**Testo fornito:**
╭──
Prima pagina – “Ubbidiente alla Croce con audacia biblica” è il titolo che apre la prima pagina in occasione del 1° anniversario della morte di Giovanni Paolo II. L’udienza del Papa alle Loro Maestà il Re Alberto II del Belgio e la Regina Paola.

 

Servizio vaticano - Il ricordo di Giovanni Paolo II negli articoli di Migone, Comastri, Riccardi, Pendinelli, Mattei. Lettera del Santo Padre al cardinale Rouco Varela per la nomina a Inviato speciale alle celebrazioni del V Centenario della nascita di San Francesco Saverio.
╰──
**Materiale fornito:**
╭──
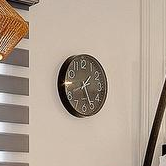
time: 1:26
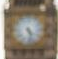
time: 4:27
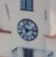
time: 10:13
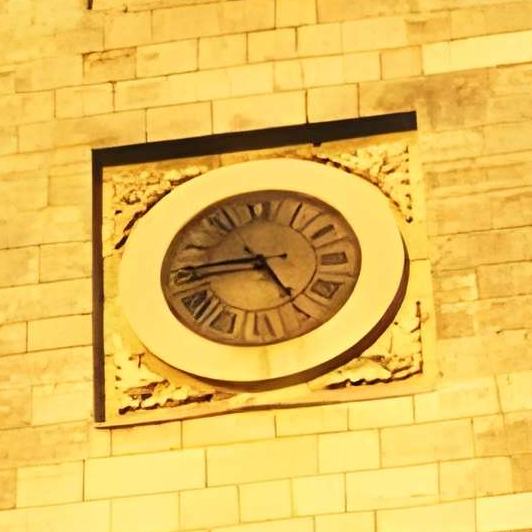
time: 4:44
╰──
╭──
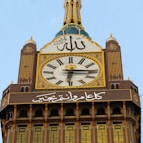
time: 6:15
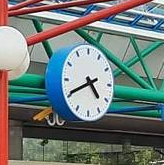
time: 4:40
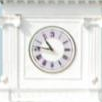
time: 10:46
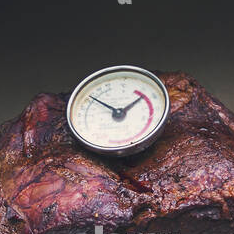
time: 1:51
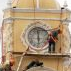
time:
╰──
╭──
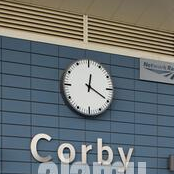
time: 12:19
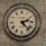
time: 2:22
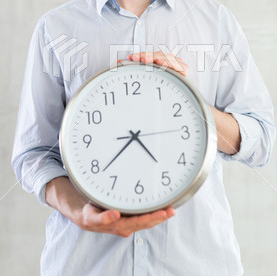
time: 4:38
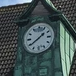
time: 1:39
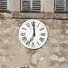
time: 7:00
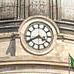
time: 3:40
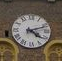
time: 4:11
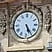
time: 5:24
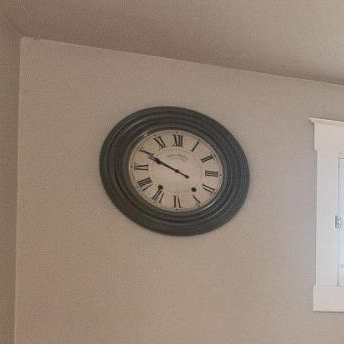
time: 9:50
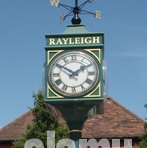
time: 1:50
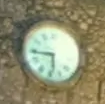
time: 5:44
╰──
**Cosa fare:** Prosegui il sommario del giornale sull'anniversario della morte di Giovanni Paolo II, partendo dopo la sua ultima frase.

**Svolgimento:**
Servizio estero - Corno d’Africa: si temono diecimila morti al mese per la carestia. Medio Oriente: nuova ondata di violenze in Israele e nei Territori. Iraq: per la Rice commessi “migliaia di errori tattici” ma è stato giusto rovesciare Saddam Hussein. Nucleare: l’ultimatum dell’ONU all’Iran complica la crisi. Iran: si aggrava il bilancio del terremoto nel Lorestan. USA: un anno fa Terri Schiavo moriva di fame e di sete. Francia: Chirac firma la legge sul CPE ma chiede di non applicarla e cambiarla. 

 

Servizio culturale – L’Elzeviro di Mario Gabriele Giordano “L’uovo di Pasqua”.

 

Servizio italiano - In primo piano il tema dei conti pubblici.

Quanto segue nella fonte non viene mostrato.